Task goal: Only the lines holding the word "Performance" are wanted; copy each of them from the listing.

Provided entries:
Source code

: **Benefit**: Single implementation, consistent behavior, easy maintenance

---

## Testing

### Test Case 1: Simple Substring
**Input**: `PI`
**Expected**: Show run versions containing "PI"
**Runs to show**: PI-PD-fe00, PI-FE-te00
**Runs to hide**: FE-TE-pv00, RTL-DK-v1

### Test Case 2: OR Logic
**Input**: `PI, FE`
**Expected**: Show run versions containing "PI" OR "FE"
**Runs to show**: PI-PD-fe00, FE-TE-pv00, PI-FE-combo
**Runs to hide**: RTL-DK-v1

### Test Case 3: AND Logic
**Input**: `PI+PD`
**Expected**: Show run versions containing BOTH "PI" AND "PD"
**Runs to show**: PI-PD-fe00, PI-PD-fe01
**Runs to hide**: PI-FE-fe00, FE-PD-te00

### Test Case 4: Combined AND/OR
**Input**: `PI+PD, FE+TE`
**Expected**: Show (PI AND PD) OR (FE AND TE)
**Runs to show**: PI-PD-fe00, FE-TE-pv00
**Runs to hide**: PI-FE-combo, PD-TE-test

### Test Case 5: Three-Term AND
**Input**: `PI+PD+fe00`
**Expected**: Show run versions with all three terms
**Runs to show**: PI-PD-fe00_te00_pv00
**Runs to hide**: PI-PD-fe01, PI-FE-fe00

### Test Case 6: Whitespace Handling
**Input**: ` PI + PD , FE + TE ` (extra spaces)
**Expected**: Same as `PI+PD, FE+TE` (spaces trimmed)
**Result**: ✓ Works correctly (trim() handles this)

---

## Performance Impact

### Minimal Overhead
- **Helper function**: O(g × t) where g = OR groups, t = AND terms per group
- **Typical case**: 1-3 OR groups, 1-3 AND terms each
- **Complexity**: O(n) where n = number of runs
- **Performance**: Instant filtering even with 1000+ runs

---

Written solution:
## Performance Impact
- **Performance**: Instant filtering even with 1000+ runs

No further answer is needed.